Toutefois, cette résistance renforce la différence coloniale du point de vue des Blanc.he.s : le stéréotype de dangerosité et d’animosité des Noir.e.s est mise de l’avant pour expliquer leur non complicité avec le système américain. La supposée violence innée des hommes noirs, surtout, est invoquée pour expliquer l’agressivité des propos du hip hop. L’hégémonie blanche n’est pas ébranlée; elle instrumentalise l’art des cultures marginalisés pour expliquer la violence coloniale qu’elle perpétue.

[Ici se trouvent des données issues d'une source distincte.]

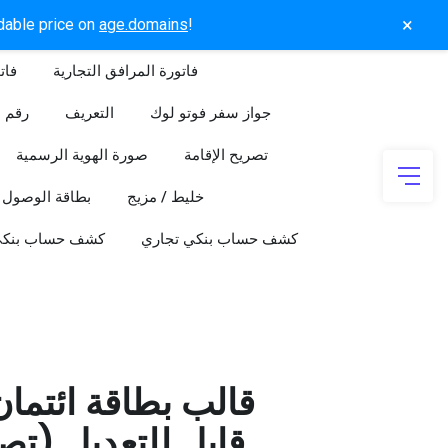
×
rdable price on
age.domains
!
فاتورة المرافق التجارية
فات
جواز سفر فوتو لوك
التعريف
رقم ا
تصريح الإقامة
صورة الهوية الرسمية
خليط / مزيج
بطاقة الوصول
كشف حساب بنكي تجاري
كشف حساب بنك
قالب بطاقة ائتما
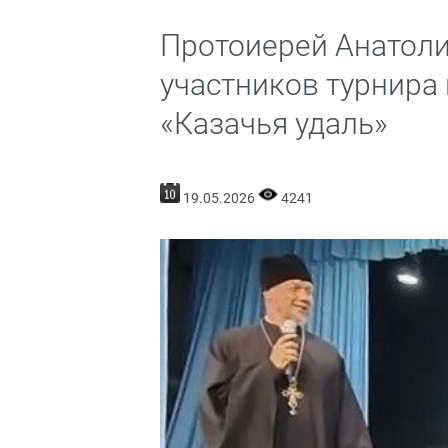
Протоиерей Анатоли
участников турнира
«Казачья удаль»
19.05.2026
4241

La forme masquée du discours des dominés
Le rap féminin dénonce une double discrimination difficilement approchable de par son besoin d’intersectionnalité qui n’est pas généralement acquis autant du côté de la communauté noire que du côté de la communauté féminine. Le sexisme et le racisme sont fortement intégrés dans nos normes sociales, ce qui fait en sorte que les femmes noires sont doublement à risque de vivre des violences au quotidien. Comme nous l’avons dans l’entrevue entre Angela Davis et Ice Cube, le sexisme d’un homme noir envers une femme noire se fait grandement ressentir par le commentaire d’Ice Cube revendiquant le droit des hommes noirs à accéder à une forme d’égalité avant les femmes noires. Ce n’est rien d’étonnant : les femmes blanches ont établi leur base féministe sur l’acquisition de droits sur le dos des femmes racisées d’une manière brutalement coloniale. Par exemple, les femmes blanches françaises, malgré la privation du droit de vote avant 1948, pouvaient avoir des esclaves et les exploiter aussi violemment que les hommes. Les femmes racisées ne sont pas incluses dans le féminisme civilisationnel et elles ne sont pas toujours incluses dans les mouvements de libération de la communauté noire. Cette double discrimination rend le rap féminin noir extrêmement intéressant : les femmes dans le hip hip dénonce les membres non-inclusifs de leur communauté et le sexisme auquel elles font face tout en critiquant la société raciste aux États-Unis.
Notre socialisation apporte l’intégration de normes qui peuvent nous nuire : le racisme, le sexisme, l’homophobie, la grossophobie intériorisés font partie de la vie de plusieurs. Il est difficile de se défaire de nos apprentissages problématiques, ce qui rend l’intersectionnalité complexe à atteindre. Les relations de pouvoir, la notion de dominés/dominants et la compartimentalisation hiérarchique des humains rendent la position des femmes racisées, ici des femmes noires, fâcheuse : non seulement doivent-elles défendre contre le racisme envers leur communauté, mais elles doivent aussi se défendre du sexisme à même cette communauté ainsi que le sexisme et le racisme intériorisés.